##### Collected material

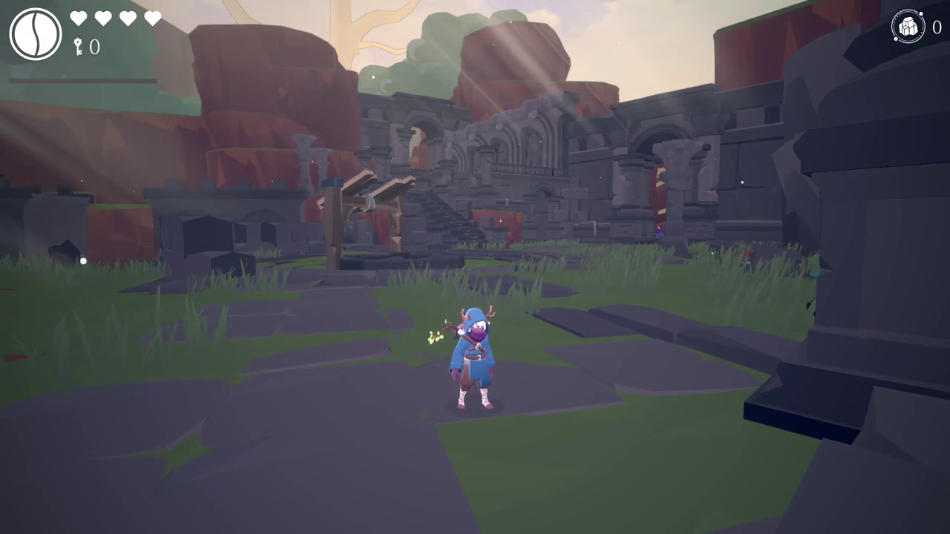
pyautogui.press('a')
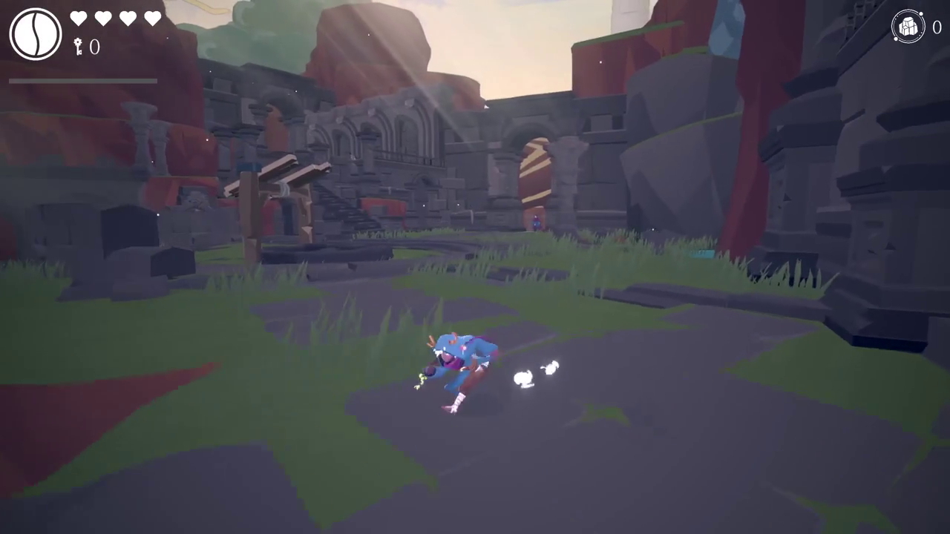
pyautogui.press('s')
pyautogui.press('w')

##########

Where the material above includes pictures, omit them and retype everything else exactly.

pyautogui.press('a')
pyautogui.press('s')
pyautogui.press('w')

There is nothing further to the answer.